The James Webb Space Telescope (JWST), launched in late 2010, has become a groundbreaking tool for studying the universe, particularly in its ability to observe the oldest and most distant galaxies ever identified by humans. In a preprint study, the researchers describing MoM z14, the oldest and most distant galaxy discovered to date, have built upon previous discoveries by the telescope, which now holds the record for the oldest galaxy recorded. According to their calculations, MoM z14 was formed 280 million years after the Big Bang, marking a significant leap from the previous record set last year by JADES-GS-Z14-0, which formed 290 million years after the Big Bang.
The James Webb Space Telescope’s remarkable ability to observe the universe in its earliest stages stems from its advanced infrared sensors, which allow it to capture light from distant galaxies that it typically wouldn’t.

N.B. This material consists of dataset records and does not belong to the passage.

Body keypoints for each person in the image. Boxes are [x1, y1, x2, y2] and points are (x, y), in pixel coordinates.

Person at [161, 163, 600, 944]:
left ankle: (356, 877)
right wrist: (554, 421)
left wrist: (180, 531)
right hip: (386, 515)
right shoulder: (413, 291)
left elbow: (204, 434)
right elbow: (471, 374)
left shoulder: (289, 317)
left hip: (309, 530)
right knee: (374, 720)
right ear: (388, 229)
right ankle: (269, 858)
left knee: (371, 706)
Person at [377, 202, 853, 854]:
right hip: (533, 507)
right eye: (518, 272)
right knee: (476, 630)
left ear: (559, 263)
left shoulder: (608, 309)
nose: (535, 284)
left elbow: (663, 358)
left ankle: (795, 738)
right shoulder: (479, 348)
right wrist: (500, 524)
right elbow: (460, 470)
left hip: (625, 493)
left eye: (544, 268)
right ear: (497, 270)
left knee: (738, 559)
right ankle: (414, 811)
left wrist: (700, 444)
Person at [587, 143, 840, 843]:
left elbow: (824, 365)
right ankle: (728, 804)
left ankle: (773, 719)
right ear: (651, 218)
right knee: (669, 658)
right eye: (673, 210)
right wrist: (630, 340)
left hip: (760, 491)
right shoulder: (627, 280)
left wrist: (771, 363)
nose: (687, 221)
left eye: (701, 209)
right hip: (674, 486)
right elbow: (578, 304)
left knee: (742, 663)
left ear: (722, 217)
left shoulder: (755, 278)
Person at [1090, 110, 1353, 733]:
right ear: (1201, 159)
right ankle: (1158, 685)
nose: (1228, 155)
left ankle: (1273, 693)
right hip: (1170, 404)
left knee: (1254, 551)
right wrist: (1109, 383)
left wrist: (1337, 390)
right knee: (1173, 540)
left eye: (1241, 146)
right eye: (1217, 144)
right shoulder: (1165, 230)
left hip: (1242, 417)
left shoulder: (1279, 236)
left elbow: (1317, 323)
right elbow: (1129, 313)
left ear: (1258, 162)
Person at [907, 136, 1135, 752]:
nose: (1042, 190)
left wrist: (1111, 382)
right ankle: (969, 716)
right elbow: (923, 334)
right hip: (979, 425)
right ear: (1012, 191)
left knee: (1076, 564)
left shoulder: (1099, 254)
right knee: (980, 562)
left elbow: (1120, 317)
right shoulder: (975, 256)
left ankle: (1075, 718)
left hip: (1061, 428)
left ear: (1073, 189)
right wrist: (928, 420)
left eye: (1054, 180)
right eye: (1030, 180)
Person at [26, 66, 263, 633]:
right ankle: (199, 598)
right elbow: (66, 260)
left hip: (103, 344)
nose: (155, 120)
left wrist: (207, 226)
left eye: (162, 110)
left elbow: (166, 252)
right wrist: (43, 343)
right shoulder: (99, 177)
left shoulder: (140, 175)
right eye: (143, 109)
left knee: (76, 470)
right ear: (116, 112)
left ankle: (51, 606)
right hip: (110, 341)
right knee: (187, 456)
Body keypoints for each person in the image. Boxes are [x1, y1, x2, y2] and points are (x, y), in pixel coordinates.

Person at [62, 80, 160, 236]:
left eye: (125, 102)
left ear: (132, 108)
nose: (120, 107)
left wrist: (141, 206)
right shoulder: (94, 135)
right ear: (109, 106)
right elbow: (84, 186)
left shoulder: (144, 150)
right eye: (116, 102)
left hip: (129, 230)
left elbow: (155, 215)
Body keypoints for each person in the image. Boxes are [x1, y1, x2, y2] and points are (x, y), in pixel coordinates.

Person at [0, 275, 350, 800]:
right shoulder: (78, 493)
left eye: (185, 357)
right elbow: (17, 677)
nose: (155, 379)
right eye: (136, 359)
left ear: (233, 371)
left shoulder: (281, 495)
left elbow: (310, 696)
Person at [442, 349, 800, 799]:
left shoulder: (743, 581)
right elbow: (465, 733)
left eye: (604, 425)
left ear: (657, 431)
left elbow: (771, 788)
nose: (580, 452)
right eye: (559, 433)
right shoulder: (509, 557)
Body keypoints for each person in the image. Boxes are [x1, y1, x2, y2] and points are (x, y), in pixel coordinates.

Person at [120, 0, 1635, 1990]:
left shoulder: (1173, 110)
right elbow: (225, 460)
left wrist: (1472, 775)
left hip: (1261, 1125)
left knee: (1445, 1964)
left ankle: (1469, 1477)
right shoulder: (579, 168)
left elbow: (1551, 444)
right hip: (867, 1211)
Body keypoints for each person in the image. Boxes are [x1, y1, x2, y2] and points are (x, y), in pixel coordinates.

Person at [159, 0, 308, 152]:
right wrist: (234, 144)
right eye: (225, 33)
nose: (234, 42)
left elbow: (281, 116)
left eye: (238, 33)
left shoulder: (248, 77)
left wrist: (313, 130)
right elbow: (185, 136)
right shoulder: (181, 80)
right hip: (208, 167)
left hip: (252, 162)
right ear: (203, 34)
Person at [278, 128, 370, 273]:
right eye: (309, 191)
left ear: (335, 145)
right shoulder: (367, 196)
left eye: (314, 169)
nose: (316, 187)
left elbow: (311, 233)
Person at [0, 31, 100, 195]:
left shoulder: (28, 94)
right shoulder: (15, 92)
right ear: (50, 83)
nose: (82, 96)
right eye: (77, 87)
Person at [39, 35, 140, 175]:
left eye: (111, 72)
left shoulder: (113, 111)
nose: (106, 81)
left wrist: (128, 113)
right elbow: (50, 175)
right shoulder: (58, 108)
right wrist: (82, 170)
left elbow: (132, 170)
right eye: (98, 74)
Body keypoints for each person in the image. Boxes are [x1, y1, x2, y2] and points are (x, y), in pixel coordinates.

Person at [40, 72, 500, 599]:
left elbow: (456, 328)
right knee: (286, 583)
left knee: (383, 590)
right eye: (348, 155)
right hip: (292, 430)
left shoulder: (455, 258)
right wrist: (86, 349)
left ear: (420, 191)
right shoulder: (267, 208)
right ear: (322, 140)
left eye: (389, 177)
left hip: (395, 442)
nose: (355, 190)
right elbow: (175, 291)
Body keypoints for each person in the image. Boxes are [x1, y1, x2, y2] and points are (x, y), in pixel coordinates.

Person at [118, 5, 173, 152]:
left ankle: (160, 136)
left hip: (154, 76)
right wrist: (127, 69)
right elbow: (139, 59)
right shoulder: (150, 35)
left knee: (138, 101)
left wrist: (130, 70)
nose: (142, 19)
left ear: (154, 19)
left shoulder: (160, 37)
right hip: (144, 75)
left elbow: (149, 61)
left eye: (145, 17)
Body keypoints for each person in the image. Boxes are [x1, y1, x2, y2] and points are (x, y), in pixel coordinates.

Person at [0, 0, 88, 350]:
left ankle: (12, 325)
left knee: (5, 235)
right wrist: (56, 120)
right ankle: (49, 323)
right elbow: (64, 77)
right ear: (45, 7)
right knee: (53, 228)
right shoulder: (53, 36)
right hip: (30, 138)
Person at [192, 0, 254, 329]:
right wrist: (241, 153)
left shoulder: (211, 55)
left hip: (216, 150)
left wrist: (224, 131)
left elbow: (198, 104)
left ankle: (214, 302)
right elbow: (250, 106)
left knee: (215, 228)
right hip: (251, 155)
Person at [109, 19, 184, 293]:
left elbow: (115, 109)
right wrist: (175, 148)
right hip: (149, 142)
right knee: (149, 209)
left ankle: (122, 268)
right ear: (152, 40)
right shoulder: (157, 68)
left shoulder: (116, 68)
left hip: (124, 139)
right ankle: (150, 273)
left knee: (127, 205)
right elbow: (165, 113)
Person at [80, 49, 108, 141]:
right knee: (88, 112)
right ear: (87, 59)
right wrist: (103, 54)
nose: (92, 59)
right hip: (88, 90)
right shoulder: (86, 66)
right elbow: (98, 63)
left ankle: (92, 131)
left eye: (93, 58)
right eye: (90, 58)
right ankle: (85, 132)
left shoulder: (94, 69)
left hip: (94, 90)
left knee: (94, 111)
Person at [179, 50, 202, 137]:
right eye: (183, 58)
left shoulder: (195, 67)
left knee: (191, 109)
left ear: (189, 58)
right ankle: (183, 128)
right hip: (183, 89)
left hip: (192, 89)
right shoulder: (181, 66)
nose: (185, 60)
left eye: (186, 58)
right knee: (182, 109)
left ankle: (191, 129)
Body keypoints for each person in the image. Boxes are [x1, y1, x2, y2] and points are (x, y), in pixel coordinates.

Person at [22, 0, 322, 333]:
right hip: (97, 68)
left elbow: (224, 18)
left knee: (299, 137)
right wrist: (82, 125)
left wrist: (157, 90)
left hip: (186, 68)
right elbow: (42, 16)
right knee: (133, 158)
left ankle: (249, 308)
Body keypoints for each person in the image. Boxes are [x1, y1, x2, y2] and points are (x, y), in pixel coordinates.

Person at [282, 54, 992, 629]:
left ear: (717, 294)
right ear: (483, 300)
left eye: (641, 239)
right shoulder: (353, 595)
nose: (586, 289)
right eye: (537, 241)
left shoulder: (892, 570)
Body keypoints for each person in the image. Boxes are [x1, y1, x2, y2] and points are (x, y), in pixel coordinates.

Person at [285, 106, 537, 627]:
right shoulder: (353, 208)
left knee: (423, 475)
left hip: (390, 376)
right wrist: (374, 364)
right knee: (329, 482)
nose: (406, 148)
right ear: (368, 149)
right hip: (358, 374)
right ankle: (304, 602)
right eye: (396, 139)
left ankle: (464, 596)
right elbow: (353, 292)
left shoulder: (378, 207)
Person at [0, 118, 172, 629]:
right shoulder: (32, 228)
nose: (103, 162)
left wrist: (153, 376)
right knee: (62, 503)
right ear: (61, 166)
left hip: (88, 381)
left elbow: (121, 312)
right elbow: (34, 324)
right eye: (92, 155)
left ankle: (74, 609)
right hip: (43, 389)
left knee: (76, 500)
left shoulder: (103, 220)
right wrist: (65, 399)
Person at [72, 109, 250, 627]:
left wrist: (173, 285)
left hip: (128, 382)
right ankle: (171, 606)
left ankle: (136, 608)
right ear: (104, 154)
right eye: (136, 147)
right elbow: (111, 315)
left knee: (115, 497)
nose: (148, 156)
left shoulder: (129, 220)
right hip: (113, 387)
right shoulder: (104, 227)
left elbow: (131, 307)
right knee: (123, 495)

This capability, combined with the universe’s expansion, means that light from very distant objects is redshifted—appearing longer in wavelength—similar to what we observe when light from objects moving away from us is stretched due to the expansion of space.
The discovery of MoM z14 provided new insights into the structure of the universe. According to researchers, this galaxy resembles a simple version of what would have been the first galaxies, in comparison to other galaxies observed by the telescope. However,Troubles with its elemental composition hint at it being a very early generation of galaxies. Most galaxies observed through JWST, including the Milky Way, have stars composed primarily of hydrogen and helium, while other galaxies, such as MoM z14, contain heavier elements that took longer to form due to the gravity of massive stars, which have spent billions of years mixing heavier elements from their progenitors.
This discovery not only pushes the boundaries of our understanding of the universe’s origins but also opens new avenues for exploring the history of galaxy formation. By mapping the elements in MoM z14 and understanding how they are distributed relative to space-time, researchers gain puzzles to explain how stars form over such vast timescales. This work could eventually lead to a deeper understanding of the universe’s age and the processes by which galaxies evolve.
The James Webb Space Telescope’s ability to observe the earliest galaxies is inextricably linked to its ³⁰⁰⁰⁰⁰⁴⁰⁰ space resolution, which is limited by the speed of light. For example, MoM z14, which is 50 times smaller than the Milky Way, would require traveling nearly 14 billion light-years to reach from Earth. This limitation is a testament to JWST’s precise instruments and its reliance on the finite speed of light and the expansion of the universe’s dark energy. The galaxy’s proximity makes it a prime candidate for future studies, though rendezvous with objects hundreds of billion years ago would be far-fetched.
In looking ahead, the James Webb Space Telescope has not yet reached the threshold to find the first galaxies, but its role in mapping cosmic resources like this continues to redefine our understanding of the universe. By studying galaxies in the early stages, JWST provides a unique opportunity to observe phenomena that are otherwise invisible or underobserved. This work could eventually afford us insights into the first stars and galaxies that might have existed before the Big Bang, paving the way for a broader narrative of cosmic history. The legacy of JWST knows no boundaries; it has uncovered some of the deepest truths about the cosmos, and its contributions continue to inspire future generations of astronomers to explore the mystery of the universe.